* _Reading text_
What’s worse, we find many people who loudly proclaim their faith and simply ignore it in their day-to-day lives.  People who claim to believe in a Higher Power, yet spew hatred, vitriol, and distrust.

Which, of course, makes us . . . ahem . . . somewhat cynical about their faith.

In an age when people routinely dismiss what they see with their own eyes, why would we expect them to believe in something that they haven’t seen?  It’s far easier to dismiss nature spirits as superstitions of simple-minded people than to take them seriously, even if every other culture in human history has believed in them.

WHAT HAPPENS TO NATURE?

The Theosophists have a very interesting take on nature spirits, angels, and devas.  They don’t simply see them as amusing little creatures that frolic around the woods wearing pinecone crowns.

Rather, they view them as organizers of nature.  They are the underlying forces that make nature work.

For instance, we might think of a water sprite as living in a river.  From the Theosophist’s viewpoint, she’s actually making the river into what it is, overseeing the purity of the water and maintaining the lives of the various animals that live in it.

Orcas Island, off the coast of Washington, is said to have a magnificent deva or angel, who oversees all of the life of the island.  Lakes, rivers, streams, forests, mountains, all have nature spirits who nurture and sustain them.

Without the spirits, the earth begins to die and without the earth, we die.

MAKE LOVE, NOT WAR

As near as I can tell, the nature spirits don’t really give a flying fig whether we believe in them or not.  They’re not some Tinker Bell spirits who’ll curl up and die if we don’t clap for them.

In fact, they seem to avoid our company as much as possible, thank you very much.

What they DO want is for us to quit making war on them.

Stop cutting down those sacred groves of trees.  

Stop dumping tons of garbage into the oceans.

Stop paving over paradise and putting up parking lots.

Stop slaughtering millions of animals every year because it’s, “convenient,” for us.

I’m not asking anyone to share my beliefs.  But . . . you might go sit by a stream and think about it.  

Maybe ask the stream what it thinks.

* _Data excerpts_

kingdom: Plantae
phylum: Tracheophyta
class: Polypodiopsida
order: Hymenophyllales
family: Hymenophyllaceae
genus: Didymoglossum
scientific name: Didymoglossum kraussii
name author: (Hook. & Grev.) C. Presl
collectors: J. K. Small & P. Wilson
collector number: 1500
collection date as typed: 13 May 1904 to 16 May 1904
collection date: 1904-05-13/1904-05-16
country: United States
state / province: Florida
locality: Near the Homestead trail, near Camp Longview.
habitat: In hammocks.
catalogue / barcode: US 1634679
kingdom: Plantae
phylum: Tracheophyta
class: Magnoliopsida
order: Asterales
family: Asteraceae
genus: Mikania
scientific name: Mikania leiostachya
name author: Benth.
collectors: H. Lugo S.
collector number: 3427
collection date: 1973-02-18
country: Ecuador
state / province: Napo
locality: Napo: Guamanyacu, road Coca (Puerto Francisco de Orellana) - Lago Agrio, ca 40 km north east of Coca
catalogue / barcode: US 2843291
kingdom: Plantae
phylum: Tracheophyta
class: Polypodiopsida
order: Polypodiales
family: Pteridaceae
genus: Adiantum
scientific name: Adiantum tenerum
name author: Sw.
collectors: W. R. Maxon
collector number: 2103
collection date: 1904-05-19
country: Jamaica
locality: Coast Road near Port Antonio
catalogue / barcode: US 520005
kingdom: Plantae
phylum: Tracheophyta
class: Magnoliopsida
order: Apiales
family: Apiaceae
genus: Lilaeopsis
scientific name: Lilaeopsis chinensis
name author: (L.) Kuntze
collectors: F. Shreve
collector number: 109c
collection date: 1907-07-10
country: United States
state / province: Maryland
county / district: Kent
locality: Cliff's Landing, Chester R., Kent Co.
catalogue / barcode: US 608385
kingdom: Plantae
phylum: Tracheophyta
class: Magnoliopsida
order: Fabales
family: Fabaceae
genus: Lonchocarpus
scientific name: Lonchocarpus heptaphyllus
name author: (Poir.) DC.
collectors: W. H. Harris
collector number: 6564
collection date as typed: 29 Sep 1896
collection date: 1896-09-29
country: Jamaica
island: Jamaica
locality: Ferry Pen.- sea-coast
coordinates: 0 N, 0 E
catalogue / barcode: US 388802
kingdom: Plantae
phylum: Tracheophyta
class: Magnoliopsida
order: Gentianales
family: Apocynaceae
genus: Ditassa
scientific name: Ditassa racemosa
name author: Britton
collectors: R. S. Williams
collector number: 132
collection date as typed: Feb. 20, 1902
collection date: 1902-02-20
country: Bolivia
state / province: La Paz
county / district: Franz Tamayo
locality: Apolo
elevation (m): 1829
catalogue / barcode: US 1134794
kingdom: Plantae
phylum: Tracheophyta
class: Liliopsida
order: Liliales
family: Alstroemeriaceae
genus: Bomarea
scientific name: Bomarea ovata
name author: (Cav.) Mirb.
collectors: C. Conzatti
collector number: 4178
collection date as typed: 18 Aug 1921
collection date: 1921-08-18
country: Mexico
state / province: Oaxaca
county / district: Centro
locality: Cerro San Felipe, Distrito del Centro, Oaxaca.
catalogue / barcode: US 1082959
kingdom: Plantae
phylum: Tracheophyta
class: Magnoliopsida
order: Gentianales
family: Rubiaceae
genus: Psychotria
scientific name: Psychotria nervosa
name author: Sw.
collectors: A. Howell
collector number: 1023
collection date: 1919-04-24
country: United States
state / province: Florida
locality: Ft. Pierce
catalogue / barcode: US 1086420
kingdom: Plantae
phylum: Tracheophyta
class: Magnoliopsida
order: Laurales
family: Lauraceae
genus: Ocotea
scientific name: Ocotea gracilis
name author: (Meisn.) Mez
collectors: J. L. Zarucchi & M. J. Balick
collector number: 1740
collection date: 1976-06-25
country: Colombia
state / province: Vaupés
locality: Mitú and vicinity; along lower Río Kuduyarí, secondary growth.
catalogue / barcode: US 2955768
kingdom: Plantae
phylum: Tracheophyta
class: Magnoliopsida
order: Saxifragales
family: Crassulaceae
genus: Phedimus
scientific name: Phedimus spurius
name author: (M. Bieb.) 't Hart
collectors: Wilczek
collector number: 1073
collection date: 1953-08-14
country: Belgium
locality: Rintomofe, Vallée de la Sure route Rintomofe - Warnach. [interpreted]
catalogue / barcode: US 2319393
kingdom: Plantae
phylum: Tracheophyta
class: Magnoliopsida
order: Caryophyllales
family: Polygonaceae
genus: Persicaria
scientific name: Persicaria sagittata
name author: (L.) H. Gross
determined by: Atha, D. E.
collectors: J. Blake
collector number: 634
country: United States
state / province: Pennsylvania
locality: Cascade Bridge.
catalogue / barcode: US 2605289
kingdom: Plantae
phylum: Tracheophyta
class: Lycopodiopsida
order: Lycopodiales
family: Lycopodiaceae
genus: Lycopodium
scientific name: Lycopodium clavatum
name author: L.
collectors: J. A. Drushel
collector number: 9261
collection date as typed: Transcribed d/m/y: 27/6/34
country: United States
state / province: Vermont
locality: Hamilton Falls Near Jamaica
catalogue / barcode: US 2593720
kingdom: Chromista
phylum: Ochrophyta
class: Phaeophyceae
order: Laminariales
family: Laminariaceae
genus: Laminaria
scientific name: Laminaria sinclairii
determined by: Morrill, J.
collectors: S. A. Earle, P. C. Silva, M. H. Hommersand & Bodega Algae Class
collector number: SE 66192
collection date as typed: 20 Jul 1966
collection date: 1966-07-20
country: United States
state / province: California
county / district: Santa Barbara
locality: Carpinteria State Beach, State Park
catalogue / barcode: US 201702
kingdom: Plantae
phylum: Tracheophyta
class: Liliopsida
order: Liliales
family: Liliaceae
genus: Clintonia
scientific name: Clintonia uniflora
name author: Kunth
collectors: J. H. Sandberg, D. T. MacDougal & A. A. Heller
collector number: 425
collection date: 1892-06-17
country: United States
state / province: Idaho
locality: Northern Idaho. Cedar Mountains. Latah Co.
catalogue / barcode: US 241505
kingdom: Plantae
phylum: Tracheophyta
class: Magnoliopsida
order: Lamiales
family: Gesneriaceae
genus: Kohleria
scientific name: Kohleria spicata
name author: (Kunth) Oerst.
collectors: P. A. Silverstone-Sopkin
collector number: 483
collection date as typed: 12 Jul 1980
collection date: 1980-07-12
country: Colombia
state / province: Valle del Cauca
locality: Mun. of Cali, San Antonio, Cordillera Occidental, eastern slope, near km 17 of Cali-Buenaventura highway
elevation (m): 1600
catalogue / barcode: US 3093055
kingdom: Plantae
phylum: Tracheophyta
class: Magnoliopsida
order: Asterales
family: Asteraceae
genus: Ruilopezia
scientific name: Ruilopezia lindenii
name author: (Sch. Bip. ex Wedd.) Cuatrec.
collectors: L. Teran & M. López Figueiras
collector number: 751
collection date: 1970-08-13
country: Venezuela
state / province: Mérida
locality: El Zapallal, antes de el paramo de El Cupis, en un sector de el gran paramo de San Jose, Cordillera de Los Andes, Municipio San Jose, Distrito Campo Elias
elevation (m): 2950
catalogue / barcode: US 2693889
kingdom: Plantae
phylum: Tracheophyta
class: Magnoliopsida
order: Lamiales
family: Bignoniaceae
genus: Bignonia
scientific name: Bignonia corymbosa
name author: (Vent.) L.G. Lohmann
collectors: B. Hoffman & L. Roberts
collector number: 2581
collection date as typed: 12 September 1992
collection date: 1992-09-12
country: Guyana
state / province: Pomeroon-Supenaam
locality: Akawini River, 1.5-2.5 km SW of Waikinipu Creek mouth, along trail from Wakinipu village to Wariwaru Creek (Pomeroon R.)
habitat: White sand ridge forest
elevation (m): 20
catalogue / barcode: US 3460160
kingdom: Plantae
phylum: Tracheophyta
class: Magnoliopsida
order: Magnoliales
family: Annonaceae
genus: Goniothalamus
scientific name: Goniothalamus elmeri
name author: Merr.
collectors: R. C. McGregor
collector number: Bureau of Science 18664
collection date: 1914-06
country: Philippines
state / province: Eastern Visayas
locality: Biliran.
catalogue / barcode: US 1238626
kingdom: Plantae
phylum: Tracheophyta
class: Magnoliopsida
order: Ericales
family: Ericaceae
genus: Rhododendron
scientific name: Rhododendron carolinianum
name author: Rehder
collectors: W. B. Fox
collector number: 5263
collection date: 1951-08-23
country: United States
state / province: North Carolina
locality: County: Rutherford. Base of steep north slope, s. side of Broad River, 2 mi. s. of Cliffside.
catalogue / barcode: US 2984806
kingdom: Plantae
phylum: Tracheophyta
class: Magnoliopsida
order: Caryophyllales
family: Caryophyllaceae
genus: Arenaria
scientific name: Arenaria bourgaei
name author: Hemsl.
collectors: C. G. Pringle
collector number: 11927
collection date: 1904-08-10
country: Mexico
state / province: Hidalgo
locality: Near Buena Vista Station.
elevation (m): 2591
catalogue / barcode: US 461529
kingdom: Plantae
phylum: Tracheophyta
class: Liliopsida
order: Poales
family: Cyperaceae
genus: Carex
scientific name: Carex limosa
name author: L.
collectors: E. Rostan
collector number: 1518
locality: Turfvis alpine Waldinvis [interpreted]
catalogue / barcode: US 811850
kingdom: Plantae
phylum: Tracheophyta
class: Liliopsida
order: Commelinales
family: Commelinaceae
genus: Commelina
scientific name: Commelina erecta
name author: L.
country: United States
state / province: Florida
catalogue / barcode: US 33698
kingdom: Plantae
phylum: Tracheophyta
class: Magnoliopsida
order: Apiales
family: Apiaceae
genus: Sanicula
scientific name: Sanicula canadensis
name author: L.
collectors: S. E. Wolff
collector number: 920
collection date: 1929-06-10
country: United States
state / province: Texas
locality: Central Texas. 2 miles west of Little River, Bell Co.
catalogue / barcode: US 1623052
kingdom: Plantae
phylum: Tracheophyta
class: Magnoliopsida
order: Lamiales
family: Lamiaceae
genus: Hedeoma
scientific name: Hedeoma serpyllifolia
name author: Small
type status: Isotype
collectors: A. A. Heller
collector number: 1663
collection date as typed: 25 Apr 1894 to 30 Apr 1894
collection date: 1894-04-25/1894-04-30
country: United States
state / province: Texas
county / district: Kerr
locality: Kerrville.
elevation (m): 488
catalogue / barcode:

* _Given problem 1_
Write out the part of the nature spirits piece that begins at the words "The Theosophists have" and stops after "earth, we die.".
* _Given problem 2_
In the nature spirits piece, which island off the coast of Washington is said to have a magnificent deva or angel?

* _Complete output 1_
The Theosophists have a very interesting take on nature spirits, angels, and devas.  They don’t simply see them as amusing little creatures that frolic around the woods wearing pinecone crowns.

Rather, they view them as organizers of nature.  They are the underlying forces that make nature work.

For instance, we might think of a water sprite as living in a river.  From the Theosophist’s viewpoint, she’s actually making the river into what it is, overseeing the purity of the water and maintaining the lives of the various animals that live in it.

Orcas Island, off the coast of Washington, is said to have a magnificent deva or angel, who oversees all of the life of the island.  Lakes, rivers, streams, forests, mountains, all have nature spirits who nurture and sustain them.

Without the spirits, the earth begins to die and without the earth, we die.

* _Complete output 2_
Orcas Island